My heart went into my throat as I read the headline in the Telegraph this morning: "Abu Ghraib abuse photos 'show rape': Photographs of alleged prisoner abuse which Barack Obama is attempting to censor include images of apparent rape and sexual abuse, it has emerged."
Oh god. Oh god.
The images, according to the story, show one male American soldier raping a female prisoner, a male American translator raping a male prisoner, someone else forcibly removing a female prisoner's clothes to expose her naked breasts, and other sexual assaults being committed on prisoners "with objects including a truncheon, wire, and a phosphorescent tube."
Oh god. Oh god.
Detail of the content emerged from Major General Antonio Taguba, the former army officer who conducted an inquiry into the Abu Ghraib jail in Iraq [who supports Obama's decision to withhold the photos on the basis their release would "imperil our troops"].How the descriptions will not, as President Obama asserted, "inflame anti-American public opinion and to put our troops in greater danger," but the photographs will is beyond me. I am sick to my stomach at the descriptions, totally repulsed, heart-achingly sad, utterly humiliated and regretful and ashamed that my country does such things.

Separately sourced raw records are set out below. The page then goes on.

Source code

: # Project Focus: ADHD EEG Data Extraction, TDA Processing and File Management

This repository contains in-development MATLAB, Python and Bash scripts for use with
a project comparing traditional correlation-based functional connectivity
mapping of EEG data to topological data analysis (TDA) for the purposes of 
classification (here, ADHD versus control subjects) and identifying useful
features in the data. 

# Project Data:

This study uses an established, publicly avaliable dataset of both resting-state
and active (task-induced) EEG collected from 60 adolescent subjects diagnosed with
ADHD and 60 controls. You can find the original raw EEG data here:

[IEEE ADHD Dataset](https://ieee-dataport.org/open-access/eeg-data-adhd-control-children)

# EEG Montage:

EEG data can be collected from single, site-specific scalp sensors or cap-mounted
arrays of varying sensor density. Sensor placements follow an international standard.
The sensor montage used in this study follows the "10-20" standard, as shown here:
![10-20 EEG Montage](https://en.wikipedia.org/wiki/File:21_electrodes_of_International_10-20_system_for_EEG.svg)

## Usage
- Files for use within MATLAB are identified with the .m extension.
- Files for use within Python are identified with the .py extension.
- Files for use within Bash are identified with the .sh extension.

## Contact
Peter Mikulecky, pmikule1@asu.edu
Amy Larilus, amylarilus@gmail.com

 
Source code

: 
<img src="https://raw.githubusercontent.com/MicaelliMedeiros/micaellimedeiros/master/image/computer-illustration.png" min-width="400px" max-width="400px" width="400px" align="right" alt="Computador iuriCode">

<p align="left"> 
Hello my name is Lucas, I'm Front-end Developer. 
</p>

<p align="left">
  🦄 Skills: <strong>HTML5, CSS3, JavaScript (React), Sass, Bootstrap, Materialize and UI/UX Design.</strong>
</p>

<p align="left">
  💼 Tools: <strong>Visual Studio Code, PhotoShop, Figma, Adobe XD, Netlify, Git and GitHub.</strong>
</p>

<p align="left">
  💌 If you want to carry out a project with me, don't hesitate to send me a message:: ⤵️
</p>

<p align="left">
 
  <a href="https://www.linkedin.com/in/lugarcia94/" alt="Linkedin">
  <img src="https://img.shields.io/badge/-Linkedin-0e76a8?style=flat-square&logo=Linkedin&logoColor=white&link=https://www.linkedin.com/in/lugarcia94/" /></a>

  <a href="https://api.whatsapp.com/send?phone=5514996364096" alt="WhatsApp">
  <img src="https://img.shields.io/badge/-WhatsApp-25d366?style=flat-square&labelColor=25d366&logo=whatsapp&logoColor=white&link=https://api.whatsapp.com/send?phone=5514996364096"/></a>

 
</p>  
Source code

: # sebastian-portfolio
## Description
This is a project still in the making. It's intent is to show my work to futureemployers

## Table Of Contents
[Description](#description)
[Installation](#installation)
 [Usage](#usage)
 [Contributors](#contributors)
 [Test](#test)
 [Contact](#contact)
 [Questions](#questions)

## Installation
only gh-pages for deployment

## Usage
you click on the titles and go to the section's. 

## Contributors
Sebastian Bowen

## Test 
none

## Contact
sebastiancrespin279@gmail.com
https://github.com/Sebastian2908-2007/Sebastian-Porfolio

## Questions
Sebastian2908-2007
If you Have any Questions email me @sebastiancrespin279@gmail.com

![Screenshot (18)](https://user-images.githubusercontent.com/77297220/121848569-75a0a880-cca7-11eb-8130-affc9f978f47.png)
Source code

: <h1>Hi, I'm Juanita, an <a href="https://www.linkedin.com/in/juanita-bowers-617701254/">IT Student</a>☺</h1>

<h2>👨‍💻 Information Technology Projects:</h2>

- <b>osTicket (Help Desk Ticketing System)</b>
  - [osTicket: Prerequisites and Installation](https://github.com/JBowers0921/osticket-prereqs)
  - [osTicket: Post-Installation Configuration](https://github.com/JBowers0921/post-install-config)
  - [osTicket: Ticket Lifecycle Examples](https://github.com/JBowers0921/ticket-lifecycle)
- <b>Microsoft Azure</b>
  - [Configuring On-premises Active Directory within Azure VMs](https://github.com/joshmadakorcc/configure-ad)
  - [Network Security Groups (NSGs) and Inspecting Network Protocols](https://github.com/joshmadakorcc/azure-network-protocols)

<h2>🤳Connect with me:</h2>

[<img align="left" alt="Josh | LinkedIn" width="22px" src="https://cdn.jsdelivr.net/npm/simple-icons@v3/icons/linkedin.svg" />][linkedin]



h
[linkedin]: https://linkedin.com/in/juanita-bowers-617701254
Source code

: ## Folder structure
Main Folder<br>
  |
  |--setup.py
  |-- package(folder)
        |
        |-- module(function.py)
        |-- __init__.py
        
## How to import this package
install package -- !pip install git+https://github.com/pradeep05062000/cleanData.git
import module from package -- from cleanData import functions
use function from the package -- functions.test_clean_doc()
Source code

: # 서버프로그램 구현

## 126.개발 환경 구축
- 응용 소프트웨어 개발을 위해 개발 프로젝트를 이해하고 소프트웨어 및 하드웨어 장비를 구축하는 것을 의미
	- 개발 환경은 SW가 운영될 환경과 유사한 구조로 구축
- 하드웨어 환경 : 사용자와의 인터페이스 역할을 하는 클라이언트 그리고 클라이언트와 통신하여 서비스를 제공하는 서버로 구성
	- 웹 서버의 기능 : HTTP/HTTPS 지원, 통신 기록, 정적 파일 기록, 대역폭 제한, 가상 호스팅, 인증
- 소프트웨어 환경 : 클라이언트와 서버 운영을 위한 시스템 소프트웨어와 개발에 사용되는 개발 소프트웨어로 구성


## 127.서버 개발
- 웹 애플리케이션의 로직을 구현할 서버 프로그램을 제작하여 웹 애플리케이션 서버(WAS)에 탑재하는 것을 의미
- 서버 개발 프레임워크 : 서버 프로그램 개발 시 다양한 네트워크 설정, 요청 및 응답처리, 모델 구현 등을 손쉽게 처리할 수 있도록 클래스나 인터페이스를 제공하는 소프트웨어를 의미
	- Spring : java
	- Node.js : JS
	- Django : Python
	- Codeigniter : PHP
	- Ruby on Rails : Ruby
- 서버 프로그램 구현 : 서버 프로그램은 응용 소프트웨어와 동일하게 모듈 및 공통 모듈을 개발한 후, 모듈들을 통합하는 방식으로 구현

…"The mere description of these pictures is horrendous enough, take my word for it."
It was thought the images were similar to those leaked five years ago, which showed naked and bloody prisoners being intimidated by dogs, dragged around on a leash, piled into a human pyramid and hooded and attached to wires.Sickened. I am sickened.
Mr Obama seemed to reinforce that view by adding: "I want to emphasise that these photos that were requested in this case are not particularly sensational, especially when compared to the painful images that we remember from Abu Ghraib."
When the original images were released, I was angry (and still am) that they were not rightly identified by most news outlets, no less our government, as evidence of widespread sexual assault. Now, here we have graphic evidence of penetrative rape, and our president says the images are "not particularly sensational," especially when compared to previously released images.
Unfortunately, I strongly suspect that is not indicative of our president and his advisors having recognized the nature of profound sexual exploitation in the original photos, but of what was a disgusting attempt to diminish the gravity of what is found in the unreleased photos, in order to justify their continued embargo.
When I finished reading the article, I could do nothing but quietly sob, "I'm sorry, I'm sorry, I'm sorry…" into my hands, apologizing to people who will never hear me, crushed with the unbearable pain of knowing precisely what they've suffered and that it was done in my name, ostensibly to protect me, when I would have risked dying at their hands myself to save them from being raped.
Rarely does the world feel more fucked up to me than it does right now.